21. The Petitioners have not properly defended their Petition. They have not demonstrated nor told this court why and how a remedy in the civil suit would be less effective than a constitutional relief, and certainly this court cannot find any! This Court finds that the Petition does not reveal any special or unique features that would make a constitutional relief more suitable as opposed to an ordinary civil suit initiated by either a Plaint or Originating Summons under the common law. On the contrary, the provisions the Laws of Contract, Cap. 23, the Land Act No. 6 of 2012 and the Land Registration Act of 2012, and other enabling provisions of the Laws of Kenya have both prescribed clear procedures for seeking redress, the Petitioners ought to have followed the legislative provisions and not use the Constitution as substitute for litigating ordinary civil disputes. By and large, this Petition is a total abuse of the due and court’s  process, for disguising as constitutional Petition for redress of violation of fundamental rights when it is in fact an ordinary civil dispute for ownership and possession of the Suit Property. For these reasons, the Petition cannot succeed.

IV. DETERMINATION

22. Ultimately, and based from the elaborate and detailed analysis herein, this Honorable Court is left with no alternative but to allow the Preliminary objection dated 14th June 2019 and filed in court on 18TH June, 2019 raised by the 1st Respondent.

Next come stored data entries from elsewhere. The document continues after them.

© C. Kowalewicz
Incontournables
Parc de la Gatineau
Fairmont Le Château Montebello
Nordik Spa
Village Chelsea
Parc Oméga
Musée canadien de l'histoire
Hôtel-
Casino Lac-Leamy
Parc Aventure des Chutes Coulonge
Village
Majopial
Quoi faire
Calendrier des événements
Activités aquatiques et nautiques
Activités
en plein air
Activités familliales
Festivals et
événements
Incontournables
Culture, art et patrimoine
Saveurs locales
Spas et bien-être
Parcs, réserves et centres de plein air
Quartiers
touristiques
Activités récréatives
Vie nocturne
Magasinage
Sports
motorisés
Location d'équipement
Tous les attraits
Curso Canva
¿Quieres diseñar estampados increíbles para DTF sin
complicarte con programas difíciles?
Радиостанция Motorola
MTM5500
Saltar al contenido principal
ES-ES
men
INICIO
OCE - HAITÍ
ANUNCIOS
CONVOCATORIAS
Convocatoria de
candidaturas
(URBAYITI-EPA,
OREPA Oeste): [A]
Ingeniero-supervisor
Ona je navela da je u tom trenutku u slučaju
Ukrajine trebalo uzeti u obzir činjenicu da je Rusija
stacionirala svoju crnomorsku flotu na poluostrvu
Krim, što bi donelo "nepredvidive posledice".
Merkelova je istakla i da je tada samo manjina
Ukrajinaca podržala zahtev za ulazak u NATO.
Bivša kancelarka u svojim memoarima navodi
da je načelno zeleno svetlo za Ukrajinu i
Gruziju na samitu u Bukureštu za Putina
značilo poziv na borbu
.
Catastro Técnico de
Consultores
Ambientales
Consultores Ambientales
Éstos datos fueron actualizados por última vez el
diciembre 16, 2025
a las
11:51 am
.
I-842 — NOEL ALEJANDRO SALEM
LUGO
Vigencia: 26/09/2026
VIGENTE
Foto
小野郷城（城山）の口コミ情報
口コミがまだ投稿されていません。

23. Consequently,  the Petition filed by the Petitioners dated 2nd May 2021 be and is hereby dismissed.  I direct each party to bear its own costs.

IT IS ORDERED ACCORDINGLY.

DATED, SIGNED AND DELIVERED AT MOMBASA THIS 23RD  DAY OF FEBRUARY, 2022

HON. JUSTICE L. L. NAIKUNI (JUDGE)

ENVIROMNENT AND LAND COURT

MOMBASA

In the presence of:

a) M/s. Yumna, the Court Assistant.

b) Non Appearance for the Petitioners.

c) Mr. Kinuthia Advocate for the 1st Respondent.